Cette fois, l’association APF France handicap ne se contente plus d’alerter: elle saisit la justice. Elle annonce une procédure contre l’Etat, accusé d’« inaction » sur l’accessibilité, un mot lourd de sens quand on parle de droits du quotidien, ceux qui commencent au seuil d’un commerce, d’un théâtre ou d’un cabinet médical.
Une première série de recours a été lancée devant le tribunal administratif, visant les six préfectures de la région Centre-Val de Loire. Dans le viseur, la manière dont les pouvoirs publics contrôlent, ou ne contrôlent pas assez, le respect des obligations par les établissements recevant du public, des banques aux tribunaux, ces lieux où l’on est censé entrer comme tout le monde, sans demander la permission.
APF France handicap s’appuie sur un constat que beaucoup connaissent sans même l’avoir chiffré: moins de la moitié des quelque 2 millions d’établissements concernés respecteraient les normes d’accessibilité, selon ses estimations. La loi du 11 février 2005 prévoit pourtant l’accessibilité des bâtiments et des transports, avec des sanctions financières en cas de manquement. Vingt ans plus tard, la promesse ressemble parfois à une affiche jaunie, toujours accrochée mais rarement appliquée.
Quand la loi de 2005 se heurte aux portes trop étroites
Dans les échanges rapportés par l’association, certaines préfectures auraient répondu ne pas disposer des moyens humains nécessaires, tout en privilégiant une logique d’accompagnement plutôt que la sanction. Nicolas Mérille, conseiller national accessibilité d’APF France handicap, « on nous répond qu’il n’y a pas les moyens ». On touche là au nerf du problème, la frontière floue entre pédagogie et renoncement, surtout lorsque l’obligation est connue depuis deux décennies.
Le dossier prend une tournure encore plus politique depuis qu’une circulaire de juin 2025 demande aux préfets d’inscrire leur action dans une « logique contraignante » sur l’accessibilité, selon l’association. APF France handicap explique vouloir étendre la démarche à d’autres régions, avec une idée simple: obtenir des données chiffrées sur les contrôles réalisés et les sanctions prononcées, bref mesurer ce que l’Etat fait réellement, pas ce qu’il promet.
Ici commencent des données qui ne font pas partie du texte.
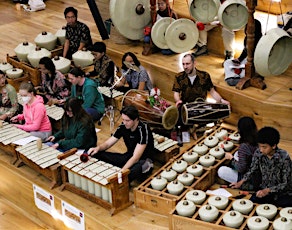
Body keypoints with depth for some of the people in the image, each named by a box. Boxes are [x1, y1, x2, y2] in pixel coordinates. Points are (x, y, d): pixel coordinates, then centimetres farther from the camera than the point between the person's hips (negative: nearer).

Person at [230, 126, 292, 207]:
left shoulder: (284, 157, -22)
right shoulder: (258, 153, -10)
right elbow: (252, 170, 6)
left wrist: (267, 190, -30)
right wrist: (240, 182, -11)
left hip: (283, 193, -4)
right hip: (264, 189, 4)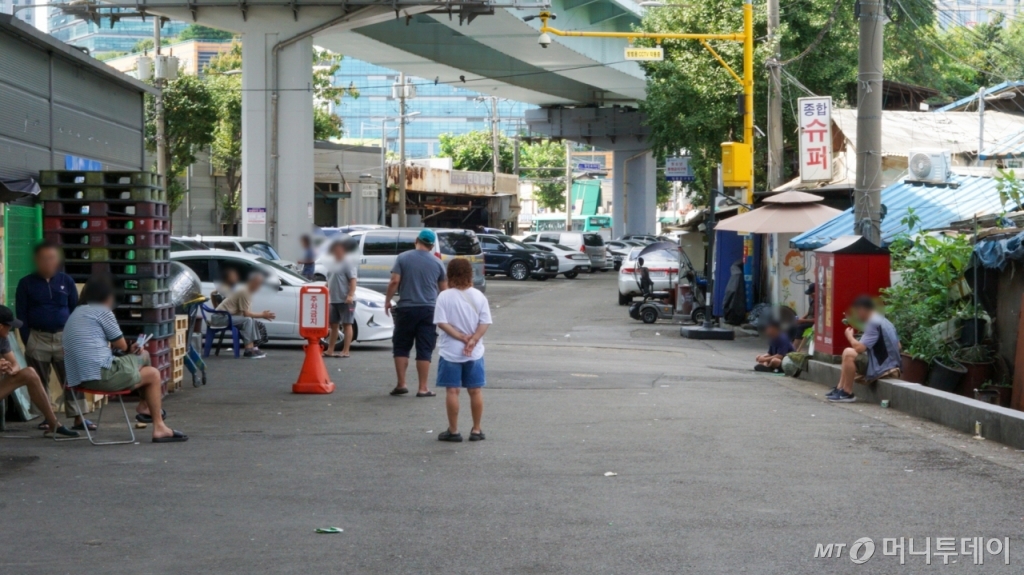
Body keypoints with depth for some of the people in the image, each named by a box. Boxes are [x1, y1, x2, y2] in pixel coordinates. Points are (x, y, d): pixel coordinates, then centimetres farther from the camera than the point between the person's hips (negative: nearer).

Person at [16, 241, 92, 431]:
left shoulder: (66, 281, 5)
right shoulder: (26, 283, 1)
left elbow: (75, 311, 9)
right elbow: (21, 315, 1)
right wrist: (27, 341, -6)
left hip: (64, 337, 1)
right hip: (37, 339, -1)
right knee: (40, 382, 5)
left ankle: (78, 417, -3)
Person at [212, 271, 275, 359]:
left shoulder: (246, 290, 13)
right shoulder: (244, 291, -18)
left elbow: (248, 312, 14)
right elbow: (246, 314, -18)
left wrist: (262, 315, 1)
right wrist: (262, 315, -9)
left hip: (226, 316, 10)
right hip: (220, 317, -10)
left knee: (252, 320, 9)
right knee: (248, 320, -24)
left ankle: (253, 347, 1)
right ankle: (249, 350, -25)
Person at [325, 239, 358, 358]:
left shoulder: (347, 264, -8)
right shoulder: (333, 264, 18)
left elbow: (353, 280, -16)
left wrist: (350, 295, -25)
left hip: (345, 300, -9)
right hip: (334, 300, 9)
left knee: (346, 324, -4)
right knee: (333, 325, 13)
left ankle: (346, 351, -3)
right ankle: (330, 350, 19)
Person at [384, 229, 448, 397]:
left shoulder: (402, 258, -2)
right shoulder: (437, 263, 3)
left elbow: (394, 281, -9)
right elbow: (444, 289, 9)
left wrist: (387, 300, 3)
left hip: (406, 308, -1)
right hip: (428, 309, 1)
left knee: (401, 347, 11)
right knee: (424, 350, 3)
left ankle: (401, 384, 8)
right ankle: (423, 389, 2)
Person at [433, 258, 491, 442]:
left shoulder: (445, 296, -8)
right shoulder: (478, 296, -1)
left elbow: (442, 322, -14)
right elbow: (485, 323, -6)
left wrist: (461, 337, -12)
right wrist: (472, 340, -11)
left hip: (451, 352, -2)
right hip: (475, 353, 3)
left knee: (452, 391, 3)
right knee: (475, 391, 9)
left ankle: (453, 431, 6)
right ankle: (476, 430, 14)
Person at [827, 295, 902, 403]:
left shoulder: (873, 323, -17)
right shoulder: (884, 321, 13)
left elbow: (859, 348, -24)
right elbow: (898, 346, 19)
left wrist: (850, 336, -5)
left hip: (882, 369, -10)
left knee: (849, 353, -20)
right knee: (847, 353, 18)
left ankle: (847, 393, -11)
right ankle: (840, 389, 14)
Le ministère chargé de l’Autonomie et des Personnes handicapées assure, lui, qu’une « dynamique est enclenchée » et souligne que, depuis l’été 2025, 18 établissements recevant du public ont été sanctionnés. Le chiffre, modestement posé, dit aussi l’ampleur du chemin restant: face à des millions de lieux concernés, la bataille judiciaire d’APF France handicap ouvre un nouvel acte, celui où l’accessibilité cesse d’être un slogan pour redevenir un test grandeur nature de l’autorité de l’Etat.